Top of Exercise inputs
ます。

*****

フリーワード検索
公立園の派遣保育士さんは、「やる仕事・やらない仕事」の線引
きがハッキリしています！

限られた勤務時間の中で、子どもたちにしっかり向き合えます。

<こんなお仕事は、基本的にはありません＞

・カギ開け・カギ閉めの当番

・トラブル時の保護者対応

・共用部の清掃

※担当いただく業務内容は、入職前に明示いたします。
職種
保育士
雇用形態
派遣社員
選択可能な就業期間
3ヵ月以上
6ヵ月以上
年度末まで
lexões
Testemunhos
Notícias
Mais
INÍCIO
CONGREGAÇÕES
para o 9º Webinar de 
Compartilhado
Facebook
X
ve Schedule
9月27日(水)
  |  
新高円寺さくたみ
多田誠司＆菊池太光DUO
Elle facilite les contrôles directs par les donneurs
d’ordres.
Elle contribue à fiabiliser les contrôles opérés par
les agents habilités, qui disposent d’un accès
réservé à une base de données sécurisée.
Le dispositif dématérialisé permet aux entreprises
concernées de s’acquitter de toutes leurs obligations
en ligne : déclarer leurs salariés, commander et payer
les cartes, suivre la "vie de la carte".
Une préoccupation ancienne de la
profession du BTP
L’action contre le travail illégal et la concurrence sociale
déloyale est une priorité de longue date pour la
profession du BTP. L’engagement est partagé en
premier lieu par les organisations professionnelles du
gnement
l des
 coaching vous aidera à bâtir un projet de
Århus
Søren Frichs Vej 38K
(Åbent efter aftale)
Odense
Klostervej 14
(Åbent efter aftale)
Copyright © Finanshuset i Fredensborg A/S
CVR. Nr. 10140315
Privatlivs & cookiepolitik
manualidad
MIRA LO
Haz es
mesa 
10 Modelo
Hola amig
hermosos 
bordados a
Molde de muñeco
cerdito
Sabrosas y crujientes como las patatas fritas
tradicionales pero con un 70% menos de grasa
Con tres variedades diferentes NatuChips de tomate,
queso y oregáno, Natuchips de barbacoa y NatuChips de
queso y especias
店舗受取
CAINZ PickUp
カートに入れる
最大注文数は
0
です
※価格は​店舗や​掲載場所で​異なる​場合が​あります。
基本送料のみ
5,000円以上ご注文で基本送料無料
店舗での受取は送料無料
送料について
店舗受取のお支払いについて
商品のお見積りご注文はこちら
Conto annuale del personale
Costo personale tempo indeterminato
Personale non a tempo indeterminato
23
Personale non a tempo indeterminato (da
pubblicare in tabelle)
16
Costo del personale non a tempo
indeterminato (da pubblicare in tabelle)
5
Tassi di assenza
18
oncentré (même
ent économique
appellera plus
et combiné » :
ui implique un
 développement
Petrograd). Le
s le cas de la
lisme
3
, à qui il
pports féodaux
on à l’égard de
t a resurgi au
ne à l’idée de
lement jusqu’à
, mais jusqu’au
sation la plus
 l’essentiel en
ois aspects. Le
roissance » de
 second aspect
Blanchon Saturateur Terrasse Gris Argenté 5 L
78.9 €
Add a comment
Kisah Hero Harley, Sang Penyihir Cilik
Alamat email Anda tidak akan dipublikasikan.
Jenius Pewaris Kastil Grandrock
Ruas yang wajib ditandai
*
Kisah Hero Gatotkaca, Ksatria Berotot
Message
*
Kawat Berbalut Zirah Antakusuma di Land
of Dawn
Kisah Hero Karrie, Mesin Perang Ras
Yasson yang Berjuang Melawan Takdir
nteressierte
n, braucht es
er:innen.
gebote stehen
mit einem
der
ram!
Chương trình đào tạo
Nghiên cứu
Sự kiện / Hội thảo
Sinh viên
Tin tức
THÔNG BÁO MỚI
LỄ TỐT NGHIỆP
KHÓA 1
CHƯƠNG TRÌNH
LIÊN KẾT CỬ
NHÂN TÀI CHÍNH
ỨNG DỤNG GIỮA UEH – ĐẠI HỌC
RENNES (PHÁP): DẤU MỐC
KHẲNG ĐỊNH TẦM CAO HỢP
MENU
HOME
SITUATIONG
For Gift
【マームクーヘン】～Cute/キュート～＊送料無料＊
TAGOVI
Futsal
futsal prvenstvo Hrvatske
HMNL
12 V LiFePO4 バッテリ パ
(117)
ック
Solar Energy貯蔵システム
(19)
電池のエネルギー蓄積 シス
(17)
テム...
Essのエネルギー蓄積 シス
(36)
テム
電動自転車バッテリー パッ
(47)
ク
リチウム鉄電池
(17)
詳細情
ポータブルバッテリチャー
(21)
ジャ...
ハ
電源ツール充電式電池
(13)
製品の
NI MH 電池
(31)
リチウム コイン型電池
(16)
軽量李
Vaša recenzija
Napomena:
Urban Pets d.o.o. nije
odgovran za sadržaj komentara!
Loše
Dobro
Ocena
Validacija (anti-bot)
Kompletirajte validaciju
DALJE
Bottom of Exercise inputs
> **Work required**:
Of all the entries above, output exactly the lines between the one holding "きがハッキリしています！" and the one holding "para o 9º Webinar de", inclusive.

> **Result**:
きがハッキリしています！

限られた勤務時間の中で、子どもたちにしっかり向き合えます。

<こんなお仕事は、基本的にはありません＞

・カギ開け・カギ閉めの当番

・トラブル時の保護者対応

・共用部の清掃

※担当いただく業務内容は、入職前に明示いたします。
職種
保育士
雇用形態
派遣社員
選択可能な就業期間
3ヵ月以上
6ヵ月以上
年度末まで
lexões
Testemunhos
Notícias
Mais
INÍCIO
CONGREGAÇÕES
para o 9º Webinar de 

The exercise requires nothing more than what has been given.